■ WHAT THE TASK ASKS:
Extract each line holding the word "framed" from the entries.

(TASK INPUT)

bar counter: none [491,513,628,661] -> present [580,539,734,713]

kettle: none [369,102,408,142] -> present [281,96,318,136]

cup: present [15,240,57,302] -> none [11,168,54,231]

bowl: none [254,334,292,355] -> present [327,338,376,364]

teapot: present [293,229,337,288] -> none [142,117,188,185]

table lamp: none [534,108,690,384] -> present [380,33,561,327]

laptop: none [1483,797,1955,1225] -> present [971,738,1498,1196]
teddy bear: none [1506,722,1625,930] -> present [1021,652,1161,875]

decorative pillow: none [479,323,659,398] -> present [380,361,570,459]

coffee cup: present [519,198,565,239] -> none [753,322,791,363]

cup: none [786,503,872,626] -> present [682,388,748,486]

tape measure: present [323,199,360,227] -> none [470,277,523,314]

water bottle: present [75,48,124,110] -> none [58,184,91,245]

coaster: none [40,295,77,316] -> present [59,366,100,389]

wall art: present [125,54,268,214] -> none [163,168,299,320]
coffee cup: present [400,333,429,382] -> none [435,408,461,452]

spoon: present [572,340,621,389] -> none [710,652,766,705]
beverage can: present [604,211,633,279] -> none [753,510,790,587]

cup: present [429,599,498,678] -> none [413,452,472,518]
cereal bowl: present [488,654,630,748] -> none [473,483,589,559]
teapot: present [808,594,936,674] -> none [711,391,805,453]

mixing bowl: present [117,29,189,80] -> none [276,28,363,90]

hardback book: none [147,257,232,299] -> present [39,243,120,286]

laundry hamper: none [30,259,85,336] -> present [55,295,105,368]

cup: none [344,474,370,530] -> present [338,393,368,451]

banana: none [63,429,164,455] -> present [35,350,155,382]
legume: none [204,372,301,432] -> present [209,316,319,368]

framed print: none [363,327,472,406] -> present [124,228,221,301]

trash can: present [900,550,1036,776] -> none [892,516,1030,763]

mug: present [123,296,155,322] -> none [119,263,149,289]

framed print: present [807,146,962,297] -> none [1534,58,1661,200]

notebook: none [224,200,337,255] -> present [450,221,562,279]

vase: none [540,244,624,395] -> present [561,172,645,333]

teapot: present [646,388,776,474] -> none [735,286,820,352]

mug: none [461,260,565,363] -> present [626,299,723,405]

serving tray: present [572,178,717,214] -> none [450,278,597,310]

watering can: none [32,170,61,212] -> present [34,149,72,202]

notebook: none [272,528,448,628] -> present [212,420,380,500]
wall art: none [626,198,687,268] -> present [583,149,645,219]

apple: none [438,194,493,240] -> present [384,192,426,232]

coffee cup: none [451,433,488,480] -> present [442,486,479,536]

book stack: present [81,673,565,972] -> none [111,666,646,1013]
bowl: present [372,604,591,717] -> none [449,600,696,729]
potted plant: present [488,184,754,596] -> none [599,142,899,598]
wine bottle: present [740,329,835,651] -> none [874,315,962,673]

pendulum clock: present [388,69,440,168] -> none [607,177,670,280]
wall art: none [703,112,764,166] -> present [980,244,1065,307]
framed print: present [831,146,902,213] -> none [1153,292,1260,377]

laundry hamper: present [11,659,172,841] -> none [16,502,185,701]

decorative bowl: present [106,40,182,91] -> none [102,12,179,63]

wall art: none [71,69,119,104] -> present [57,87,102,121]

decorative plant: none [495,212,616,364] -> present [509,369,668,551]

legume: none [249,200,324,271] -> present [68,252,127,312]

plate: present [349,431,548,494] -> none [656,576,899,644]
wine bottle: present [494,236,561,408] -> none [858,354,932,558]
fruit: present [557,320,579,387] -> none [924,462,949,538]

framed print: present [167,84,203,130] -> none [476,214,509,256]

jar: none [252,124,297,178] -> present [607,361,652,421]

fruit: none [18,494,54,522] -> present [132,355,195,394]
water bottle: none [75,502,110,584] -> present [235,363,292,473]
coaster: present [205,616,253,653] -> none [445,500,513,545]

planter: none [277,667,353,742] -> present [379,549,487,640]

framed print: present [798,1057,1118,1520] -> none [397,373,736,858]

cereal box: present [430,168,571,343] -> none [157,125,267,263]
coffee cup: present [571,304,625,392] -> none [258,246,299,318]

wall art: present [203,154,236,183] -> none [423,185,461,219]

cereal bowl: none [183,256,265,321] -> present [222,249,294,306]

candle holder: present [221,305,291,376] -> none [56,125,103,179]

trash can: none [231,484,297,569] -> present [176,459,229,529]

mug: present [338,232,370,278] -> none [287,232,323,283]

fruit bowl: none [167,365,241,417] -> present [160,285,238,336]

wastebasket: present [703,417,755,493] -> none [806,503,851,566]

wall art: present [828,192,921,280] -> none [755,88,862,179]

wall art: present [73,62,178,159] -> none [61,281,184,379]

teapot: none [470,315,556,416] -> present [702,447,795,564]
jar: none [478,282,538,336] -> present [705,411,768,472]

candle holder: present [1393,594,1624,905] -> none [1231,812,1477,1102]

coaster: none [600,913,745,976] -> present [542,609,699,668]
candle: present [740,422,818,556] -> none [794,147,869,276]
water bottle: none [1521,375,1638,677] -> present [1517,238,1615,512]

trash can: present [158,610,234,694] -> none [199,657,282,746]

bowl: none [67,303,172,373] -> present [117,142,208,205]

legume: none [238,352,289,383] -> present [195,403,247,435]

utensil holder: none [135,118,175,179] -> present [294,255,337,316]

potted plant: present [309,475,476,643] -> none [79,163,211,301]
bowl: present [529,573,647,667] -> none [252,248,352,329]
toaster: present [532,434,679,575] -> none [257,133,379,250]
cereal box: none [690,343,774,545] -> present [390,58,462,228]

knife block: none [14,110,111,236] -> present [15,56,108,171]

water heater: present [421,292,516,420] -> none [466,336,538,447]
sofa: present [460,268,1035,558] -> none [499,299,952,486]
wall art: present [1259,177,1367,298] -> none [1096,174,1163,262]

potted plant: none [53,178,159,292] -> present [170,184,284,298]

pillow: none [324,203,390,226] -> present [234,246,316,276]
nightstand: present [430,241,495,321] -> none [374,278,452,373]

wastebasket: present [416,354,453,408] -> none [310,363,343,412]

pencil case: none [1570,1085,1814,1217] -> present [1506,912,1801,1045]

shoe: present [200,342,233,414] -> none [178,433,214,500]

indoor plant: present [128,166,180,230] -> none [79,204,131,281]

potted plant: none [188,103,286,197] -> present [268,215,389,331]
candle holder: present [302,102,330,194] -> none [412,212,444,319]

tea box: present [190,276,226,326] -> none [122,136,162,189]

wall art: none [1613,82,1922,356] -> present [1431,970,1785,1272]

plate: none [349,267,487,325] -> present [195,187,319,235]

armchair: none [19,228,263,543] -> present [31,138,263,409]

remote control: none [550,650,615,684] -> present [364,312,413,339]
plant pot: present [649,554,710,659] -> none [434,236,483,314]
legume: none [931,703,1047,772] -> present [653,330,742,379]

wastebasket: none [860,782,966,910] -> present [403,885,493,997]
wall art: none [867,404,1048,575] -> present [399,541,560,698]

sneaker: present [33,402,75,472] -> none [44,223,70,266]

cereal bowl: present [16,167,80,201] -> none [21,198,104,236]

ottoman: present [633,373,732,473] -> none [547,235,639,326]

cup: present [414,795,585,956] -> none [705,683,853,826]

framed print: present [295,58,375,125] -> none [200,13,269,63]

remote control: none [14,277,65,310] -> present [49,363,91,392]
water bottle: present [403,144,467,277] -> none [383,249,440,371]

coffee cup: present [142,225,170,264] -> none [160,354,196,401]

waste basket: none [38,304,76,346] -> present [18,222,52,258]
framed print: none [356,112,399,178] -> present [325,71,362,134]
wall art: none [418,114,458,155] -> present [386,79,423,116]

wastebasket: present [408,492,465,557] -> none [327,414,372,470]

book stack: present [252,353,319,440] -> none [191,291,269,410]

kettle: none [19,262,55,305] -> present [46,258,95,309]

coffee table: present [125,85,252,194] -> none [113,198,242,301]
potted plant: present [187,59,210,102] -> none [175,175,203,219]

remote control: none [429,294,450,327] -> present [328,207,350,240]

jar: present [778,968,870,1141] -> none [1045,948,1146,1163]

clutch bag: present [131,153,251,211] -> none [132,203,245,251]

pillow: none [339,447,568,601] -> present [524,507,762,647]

(End TASK INPUT)

■ ANSWER SECTION:
framed print: none [363,327,472,406] -> present [124,228,221,301]
framed print: present [807,146,962,297] -> none [1534,58,1661,200]
framed print: present [831,146,902,213] -> none [1153,292,1260,377]
framed print: present [167,84,203,130] -> none [476,214,509,256]
framed print: present [798,1057,1118,1520] -> none [397,373,736,858]
framed print: present [295,58,375,125] -> none [200,13,269,63]
framed print: none [356,112,399,178] -> present [325,71,362,134]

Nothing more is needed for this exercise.